> _PROBLEM TO SOLVE_
Every record needs to be repeated exactly; its pictures do not.

***** TASK MATERIAL

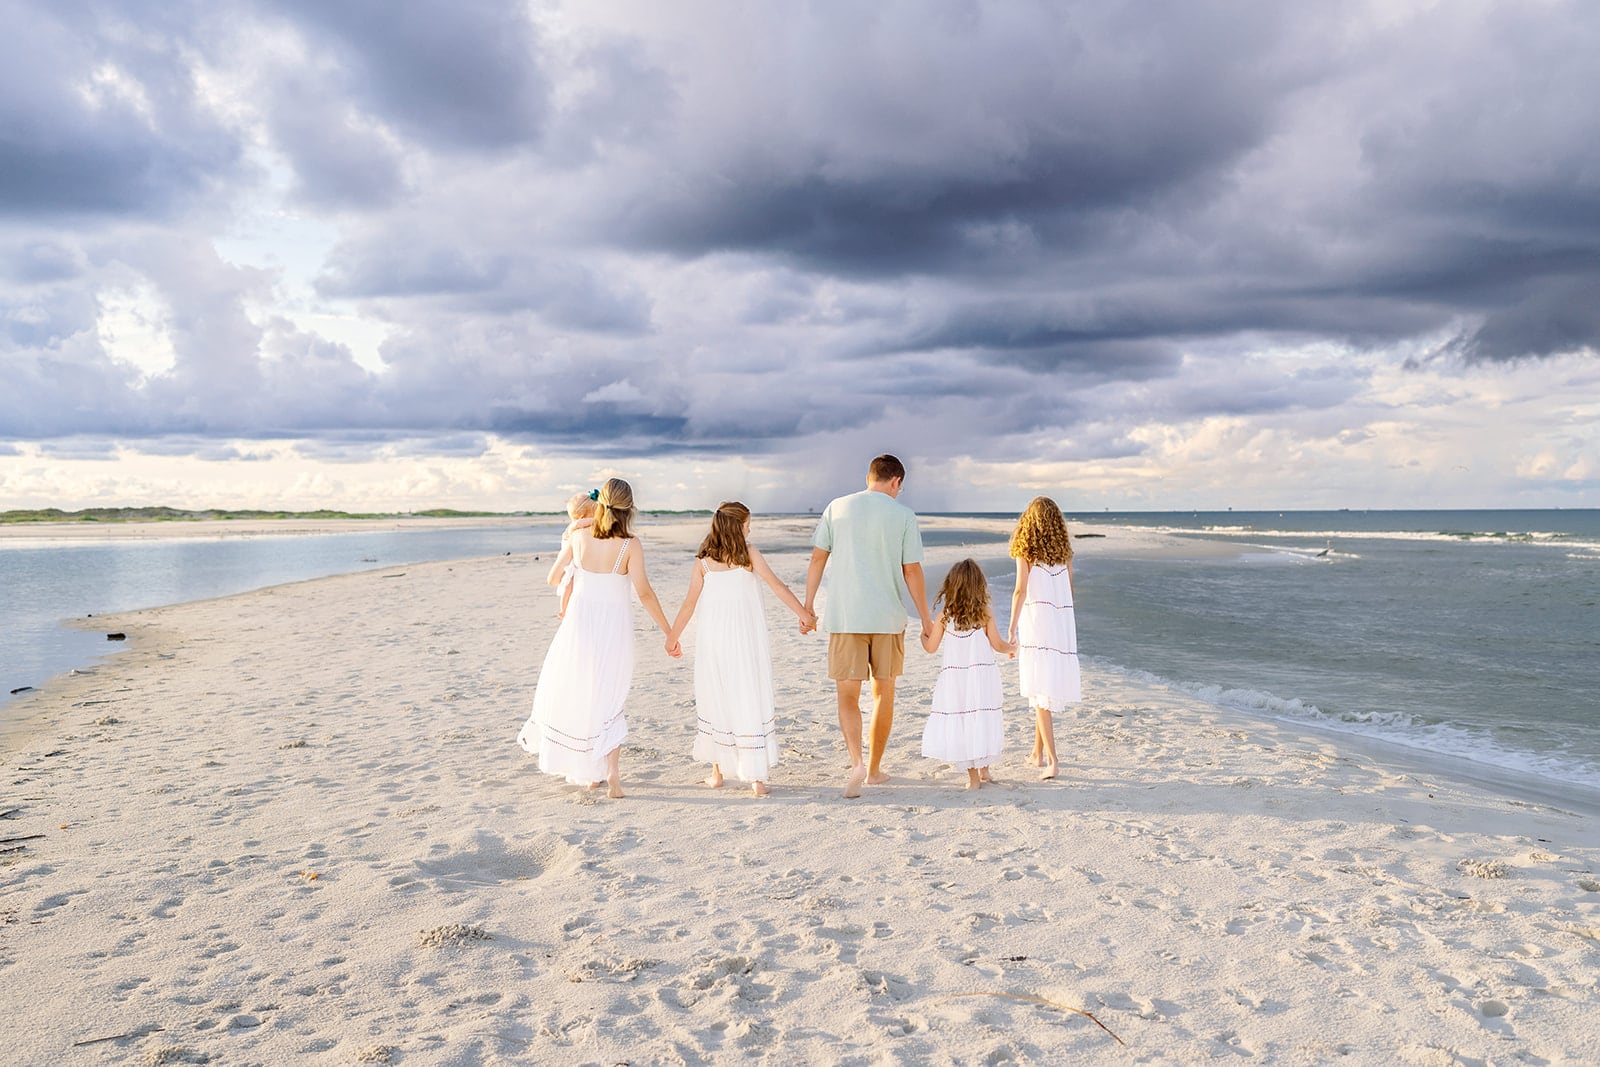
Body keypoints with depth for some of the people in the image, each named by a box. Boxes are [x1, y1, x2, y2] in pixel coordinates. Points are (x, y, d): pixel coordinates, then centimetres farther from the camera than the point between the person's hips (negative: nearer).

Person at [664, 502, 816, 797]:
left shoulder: (702, 561, 2)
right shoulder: (748, 553, -2)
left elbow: (690, 603, 2)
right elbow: (777, 585, -4)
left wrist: (672, 637, 11)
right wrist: (804, 614, 2)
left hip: (713, 640, 2)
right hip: (745, 640, -2)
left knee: (715, 702, 14)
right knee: (750, 703, 1)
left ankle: (716, 772, 20)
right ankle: (757, 777, -1)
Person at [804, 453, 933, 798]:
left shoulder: (837, 508, 4)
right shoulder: (904, 515, -1)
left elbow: (818, 558, 3)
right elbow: (912, 571, -1)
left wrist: (808, 605, 10)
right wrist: (925, 618, 7)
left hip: (844, 616, 0)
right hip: (888, 617, 0)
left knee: (848, 695, 3)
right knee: (883, 693, 14)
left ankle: (857, 762, -18)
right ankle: (874, 769, 22)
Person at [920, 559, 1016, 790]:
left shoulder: (943, 617, -6)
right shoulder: (985, 614, -6)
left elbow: (931, 647, 1)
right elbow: (997, 644, -1)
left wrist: (922, 634, 23)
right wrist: (1012, 648, 20)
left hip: (955, 679, -1)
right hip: (982, 677, 1)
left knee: (960, 726, 7)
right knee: (983, 722, 14)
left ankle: (973, 776, 9)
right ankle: (984, 770, 23)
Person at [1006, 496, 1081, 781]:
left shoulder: (1026, 549, -5)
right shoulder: (1064, 550, 9)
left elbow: (1020, 591, -10)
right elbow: (1068, 590, 13)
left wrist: (1012, 629, -6)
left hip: (1035, 622, -5)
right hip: (1062, 623, 5)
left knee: (1040, 693, -6)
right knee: (1047, 688, 16)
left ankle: (1051, 759, -14)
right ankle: (1038, 753, 26)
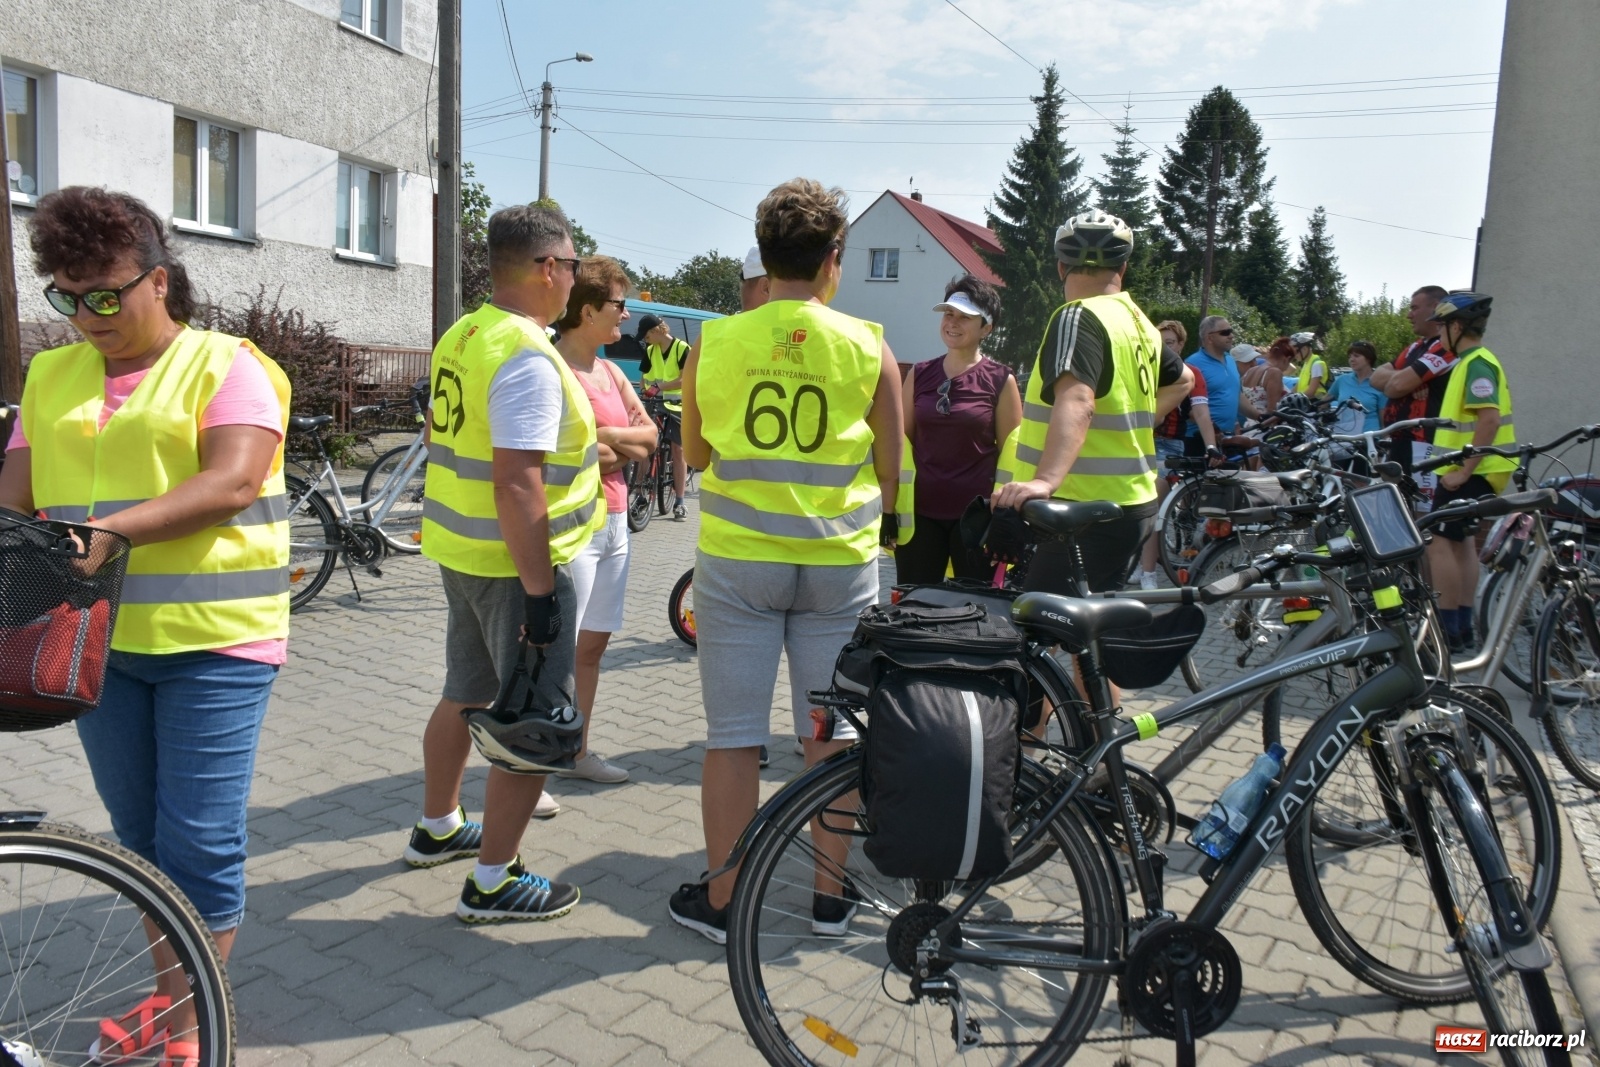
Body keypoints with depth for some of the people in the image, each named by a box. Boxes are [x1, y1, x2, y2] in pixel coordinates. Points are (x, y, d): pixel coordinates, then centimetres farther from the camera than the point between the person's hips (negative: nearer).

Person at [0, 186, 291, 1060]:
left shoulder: (227, 365, -6)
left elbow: (231, 482, -19)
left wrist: (109, 530, -30)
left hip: (212, 642, -5)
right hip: (98, 640, 6)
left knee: (199, 843, 0)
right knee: (139, 835, 17)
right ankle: (165, 995, 35)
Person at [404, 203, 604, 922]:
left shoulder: (460, 337, 9)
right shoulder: (529, 358, -21)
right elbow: (517, 486, -27)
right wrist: (540, 592, -24)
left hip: (459, 551, 10)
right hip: (517, 565, -10)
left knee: (466, 694, 24)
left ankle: (437, 828, 42)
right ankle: (493, 883, 11)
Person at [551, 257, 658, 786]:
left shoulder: (609, 371, 14)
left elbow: (649, 434, 9)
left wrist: (607, 436, -9)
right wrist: (620, 448, -10)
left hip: (613, 520, 9)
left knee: (593, 643, 14)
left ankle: (577, 750, 26)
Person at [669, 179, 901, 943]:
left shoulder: (712, 344, -3)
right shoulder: (869, 348, -4)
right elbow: (889, 470, 3)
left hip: (737, 561, 0)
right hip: (840, 564, 1)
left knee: (733, 738, 8)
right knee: (831, 736, 12)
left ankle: (722, 901, 20)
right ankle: (831, 897, 25)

**********

> _SOLVED EXERCISE_
Body keypoints with depth for some of the people in the image, each named by a box. Boxes are [x1, y1, x2, y2] in pixel coordinates. Points are (x, y, d): pixel coordinates, then centimetres farther from the camera than the point between the person's hips (negative: nearer).

Person at [664, 502, 816, 797]:
left shoulder: (702, 561, 2)
right shoulder: (748, 553, -2)
left elbow: (690, 603, 2)
right elbow: (777, 585, -4)
left wrist: (672, 637, 11)
right wrist: (804, 614, 2)
left hip: (713, 640, 2)
right hip: (745, 640, -2)
left knee: (715, 702, 14)
right knee: (750, 703, 1)
left ankle: (716, 772, 20)
right ankle: (757, 777, -1)
Person at [804, 453, 933, 798]:
left shoulder: (837, 508, 4)
right shoulder: (904, 515, -1)
left elbow: (818, 558, 3)
right elbow: (912, 571, -1)
left wrist: (808, 605, 10)
right wrist: (925, 618, 7)
left hip: (844, 616, 0)
right hip: (888, 617, 0)
left knee: (848, 695, 3)
right knee: (883, 693, 14)
left ankle: (857, 762, -18)
right ankle: (874, 769, 22)
Person at [920, 559, 1016, 790]:
left shoulder: (943, 617, -6)
right shoulder: (985, 614, -6)
left elbow: (931, 647, 1)
right elbow: (997, 644, -1)
left wrist: (922, 634, 23)
right wrist: (1012, 648, 20)
left hip: (955, 679, -1)
right hip: (982, 677, 1)
left knee: (960, 726, 7)
right knee: (983, 722, 14)
left ankle: (973, 776, 9)
right ankle: (984, 770, 23)
Person at [1006, 496, 1081, 781]:
left shoulder: (1026, 549, -5)
right shoulder: (1064, 550, 9)
left elbow: (1020, 591, -10)
right elbow: (1068, 590, 13)
left wrist: (1012, 629, -6)
left hip: (1035, 622, -5)
right hip: (1062, 623, 5)
left knee: (1040, 693, -6)
right knee: (1047, 688, 16)
left ankle: (1051, 759, -14)
right ankle: (1038, 753, 26)
Body keypoints with depth for some of the people in the image, each named by a box. Boxes are [x1, y1, x2, y2] in pixel coordinates. Points are (x, y, d): pixel coordinates, then centimetres farther from the camera than the point between the person's hips (negative: nearer).

Person at [0, 186, 291, 1060]:
left shoulder: (227, 365, -6)
left elbow: (231, 482, -19)
left wrist: (109, 530, -30)
left hip: (212, 642, -5)
right hip: (98, 640, 6)
left knee: (199, 843, 0)
right knee: (139, 835, 17)
right ankle: (165, 995, 35)
Person at [404, 203, 604, 922]:
left shoulder: (460, 337, 9)
right shoulder: (529, 358, -21)
right elbow: (517, 486, -27)
right wrist: (540, 592, -24)
left hip: (459, 551, 10)
right hip: (517, 565, -10)
left knee: (466, 694, 24)
left ankle: (437, 828, 42)
right ankle: (493, 883, 11)
Person at [551, 257, 658, 786]:
left shoulder: (609, 371, 14)
left elbow: (649, 434, 9)
left wrist: (607, 436, -9)
right wrist: (620, 448, -10)
left hip: (613, 520, 9)
left knee: (593, 643, 14)
left ankle: (577, 750, 26)
Person at [669, 179, 901, 943]:
left shoulder: (712, 344, -3)
right shoulder: (869, 348, -4)
right elbow: (889, 470, 3)
left hip: (737, 561, 0)
right hip: (840, 564, 1)
left knee: (733, 738, 8)
right knee: (831, 736, 12)
left ankle: (722, 901, 20)
right ankle: (831, 897, 25)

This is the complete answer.